The modern authoritarian pays lip service to the political and civic institutions which surround him (it is rarely her). In Xi’s case, even the Chinese Communist Party has been made subservient to his plans. Functioning institutions are less important than cleverly crafted images of strength. If most of the power rests in one person, this person must be projected as all knowing and all powerful; to reassure the nation it is safe in the hands of this one individual, despite all we know about human limitations. They must be seen around the military and their weapons, to bolster strength and intimidate opponents.
This is a turn of events we were not prepared for at the start of the new century, but global ferment – political, economic, social, technological - makes insecure people crave certainty. It is easier to pin hopes on one person than to reinvigorate the complex intermediary bodies which make for a resilient, enduring society. In any case, the authoritarian is careful to extinguish as much of shared civil life as possible, because it is out of this seed bed that ideas and opposition emerge.
The office of the strong man is irresistibly tempting to the pride and controlling nature of people who believe their own myth – precisely the temptations that Jesus faced in the desert. After weeks of hunger and self-deprivation, the devil gets to work on Jesus. He could turn the stones into bread. Like all strong men, Jesus could reserve the best food and chefs for his own delectation. While others went without, Jesus and his entourage would be sleek and well-fed. The angels would protect him from physical harm. Like all strong men, Jesus could surround himself with a loyal militia; shadowy angels who could do his dirty work without any attribution. And all the kingdom of the world could be his. Like all strong men, Jesus could threaten his neighbours and annex other nations. His name would be feared – and revered – across the world.

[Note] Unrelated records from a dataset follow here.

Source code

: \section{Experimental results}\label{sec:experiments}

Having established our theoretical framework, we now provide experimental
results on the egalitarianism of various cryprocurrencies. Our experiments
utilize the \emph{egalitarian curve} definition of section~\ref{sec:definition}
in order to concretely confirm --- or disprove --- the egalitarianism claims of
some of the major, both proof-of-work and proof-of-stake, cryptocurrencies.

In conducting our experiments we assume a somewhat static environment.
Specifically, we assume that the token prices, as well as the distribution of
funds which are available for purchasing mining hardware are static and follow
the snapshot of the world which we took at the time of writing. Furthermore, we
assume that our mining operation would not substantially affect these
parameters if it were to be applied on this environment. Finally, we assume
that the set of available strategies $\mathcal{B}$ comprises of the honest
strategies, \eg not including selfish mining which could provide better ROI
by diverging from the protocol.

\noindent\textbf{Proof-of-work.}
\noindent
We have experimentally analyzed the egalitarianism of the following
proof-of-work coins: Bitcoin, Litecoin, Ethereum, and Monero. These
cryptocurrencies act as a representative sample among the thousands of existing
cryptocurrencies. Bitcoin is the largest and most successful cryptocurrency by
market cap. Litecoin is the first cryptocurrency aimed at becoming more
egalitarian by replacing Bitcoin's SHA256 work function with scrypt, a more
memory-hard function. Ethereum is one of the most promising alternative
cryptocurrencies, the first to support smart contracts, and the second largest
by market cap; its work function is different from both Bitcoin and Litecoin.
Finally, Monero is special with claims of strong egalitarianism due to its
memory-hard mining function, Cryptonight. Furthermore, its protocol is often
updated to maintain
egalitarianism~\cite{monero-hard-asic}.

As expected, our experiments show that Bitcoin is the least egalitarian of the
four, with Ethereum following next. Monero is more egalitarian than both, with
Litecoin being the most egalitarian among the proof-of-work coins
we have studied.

Behind each of these temptations lies one sin which stares us in the face so shamelessly that we avert our eyes: corruption. This sly, brazen reality has poisoned every society to one degree or another – human beings are all alike – but is most prominent in cultures which lack the systems and the scrutiny which bring it to light. The authoritarian allows those around him to enrich themselves, thus fostering loyalty and complicity with the one in power. In the process, it destroys the bonds of trust and fairness which joins a nation together and shows contempt for the poor.
In Dictator Literature (Oneworld Publications, 2018), Daniel Kalder spends time in the company of the writings of the world’s autocrats. Puffed up by sycophancy of courtiers and deluded by the lies of image makers, the literature of strong men is verbose, ponderous and boring when it is not plain unintelligible. No editor dare prune the prose of the boss. Their audiences are coerced into listening and the strong man need make no effort to inspire when the threat of punishment is at hand.
The contrast with Jesus could not be starker. This man chose a quiet corner of a rural community to preach. He did not compel people to listen; he did not write down a sentence of what was said. The stories are simple and yet profound and speak timelessly to the flaws, fears and aspirations of human beings. They are not bound by place and culture, but continue to challenge and inspire centuries later. It is the language of one who sought not private gain but public service. This is the nature of strong leadership; the antithesis of those who grasp power and want more of it until none is left for others to claim or dispute.